Task brief>
Exact copy without images: repeat every entry as written.

Provided data>
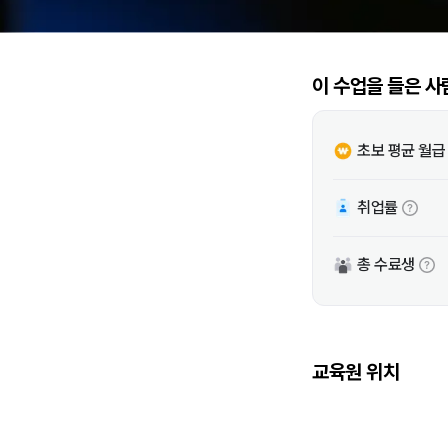
이 수업을 들은 사
초보 평균 월급
취업률
총 수료생
교육원 위치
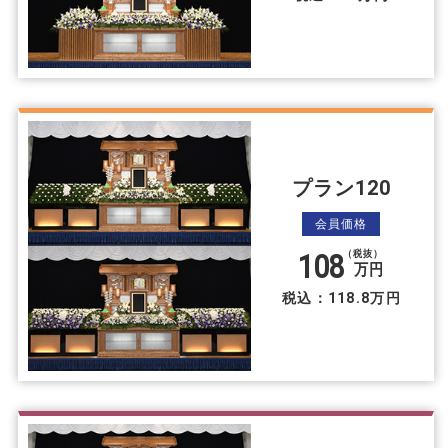
プラン120
会員価格
108
（税抜）
万円
税込：118.8万円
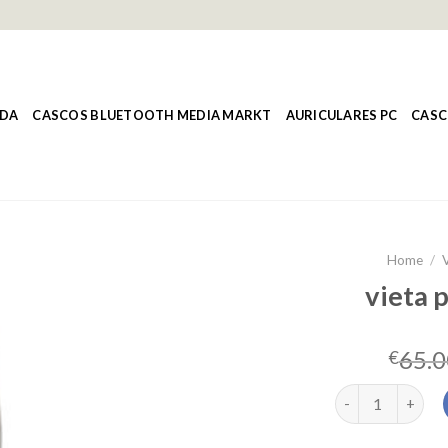
NDA
CASCOS BLUETOOTH MEDIA MARKT
AURICULARES PC
CASC
Home
/
vieta p
65.0
€
vieta pro silenc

Solution>
이 수업을 들은 사
초보 평균 월급
취업률
총 수료생
교육원 위치
プラン120
会員価格
108
（税抜）
万円
税込：118.8万円
NDA
CASCOS BLUETOOTH MEDIA MARKT
AURICULARES PC
CASC
Home
/
vieta p
65.0
€
vieta pro silenc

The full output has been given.